Lintas

Partner Project: lavenpichie dan WtnbeRin
Kode Warna Ring: Nomor 3
Genre: Supernatural
Periode: Januari 2025

🍀🍀🍀

Part 1ditulis oleh lavenpichie

Liburan musim dingin ini aku pergi ke rumah nenek. Terletak di sebuah pegunungan nan jauh dari hiruk-pikuk kebisingan polisi. Khas tempat bersemayam orang zaman dulu; lebih memilih dikelilingi oleh gunung dan padang ilalang. Aku pribadi, jika sudah lansia nanti, pasti akan memilih menetap di lingkungan seperti itu. Senyap dan tenang.

Aku tidak mau repot-repot menghela diri di atas rumput terpangkas pendek, menikmati indahnya langit yang selalu mendung akhir-akhir ini. Cuaca dingin tidak bermain-main begitu anginnya mengembus kulit. Membuatku menggigil sampai ke tulang.

Segera, aku berlari menjauhi padang rumput yang tidak ada sekat di antaranya agar bisa menghangatkan diri barang sedikit. Kukayuh sepatuku menuju sebuah gubuk. Gubuk kayu yang masih terlihat kokoh tanpa dilalap masa. Pintunya hanya menimbulkan suara pendek saat aku menutupnya. Sepatuku kebasahan, nenek pasti akan marah kalau melihatnya. Jadi kusembunyikan saja di celah antara rak sepatu dan tembok.

Kupendarkan pandanganku ke sekitar. Mencari barang satu atau dua sosok yang bisa kupanggil. Tepat di atas kursi goyang tua, ada nenek yang masih memejamkan mata. Tangannya dengan setia memegang alat merajut sedari kemarin sore. Tampak tak kunjung pegal dengan posisi yang sama dalam 24 jam. Aku berjongkok di hadapan nenek, mengelus wajahnya lembut. Sembari menatapinya, aku bertanya, “Nek, kapan bangun?
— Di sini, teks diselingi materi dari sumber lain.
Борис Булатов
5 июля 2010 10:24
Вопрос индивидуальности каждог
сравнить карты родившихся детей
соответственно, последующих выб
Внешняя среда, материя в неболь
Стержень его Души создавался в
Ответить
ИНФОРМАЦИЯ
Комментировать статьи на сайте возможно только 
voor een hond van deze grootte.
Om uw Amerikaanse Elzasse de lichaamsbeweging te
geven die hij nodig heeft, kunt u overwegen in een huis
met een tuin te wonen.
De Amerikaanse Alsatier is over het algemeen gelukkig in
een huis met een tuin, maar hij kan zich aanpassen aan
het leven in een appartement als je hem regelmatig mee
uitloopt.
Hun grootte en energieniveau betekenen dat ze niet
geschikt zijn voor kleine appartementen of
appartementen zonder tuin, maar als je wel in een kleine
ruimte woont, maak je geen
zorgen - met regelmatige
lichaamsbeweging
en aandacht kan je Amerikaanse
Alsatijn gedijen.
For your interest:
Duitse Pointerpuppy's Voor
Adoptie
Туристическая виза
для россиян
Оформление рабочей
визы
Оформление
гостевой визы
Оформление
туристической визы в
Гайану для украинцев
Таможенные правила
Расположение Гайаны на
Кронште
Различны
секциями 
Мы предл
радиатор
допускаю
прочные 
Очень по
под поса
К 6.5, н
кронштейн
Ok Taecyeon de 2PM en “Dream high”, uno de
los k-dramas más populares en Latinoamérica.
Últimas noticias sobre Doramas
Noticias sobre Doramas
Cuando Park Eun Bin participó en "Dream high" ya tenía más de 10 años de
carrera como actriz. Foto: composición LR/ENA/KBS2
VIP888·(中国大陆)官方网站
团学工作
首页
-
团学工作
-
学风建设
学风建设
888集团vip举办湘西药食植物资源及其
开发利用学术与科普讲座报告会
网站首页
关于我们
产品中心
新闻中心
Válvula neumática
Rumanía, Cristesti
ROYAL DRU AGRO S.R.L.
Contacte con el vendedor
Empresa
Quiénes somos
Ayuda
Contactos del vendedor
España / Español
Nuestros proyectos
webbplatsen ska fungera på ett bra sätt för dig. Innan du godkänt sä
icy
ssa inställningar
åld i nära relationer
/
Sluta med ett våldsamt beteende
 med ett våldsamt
Ayo, dong, napas lagi.”

Tidak ada sahutan. Maupun kembang-kemping di dadanya. Nenek masih kaku sebadan-badan.

Helaan napasku keluar. Aku kembali berdiri dan bertolak pinggang. “Jangan dulu meninggal, Nek. Yang kupunya, 'kan, tinggal Nenek. Tunggu aku menikah dulu baru boleh meninggal,” celotehku. Kesal tidak mendapat balasan, aku menggoyangkan tubuh nenek sampai alat rajutnya jatuh semua. “Ah! Dijatuhkan lagi! Nenek tidak tahu betapa repotnya aku membenarkan semua ini? Menyebalkan. Cepat bangun!”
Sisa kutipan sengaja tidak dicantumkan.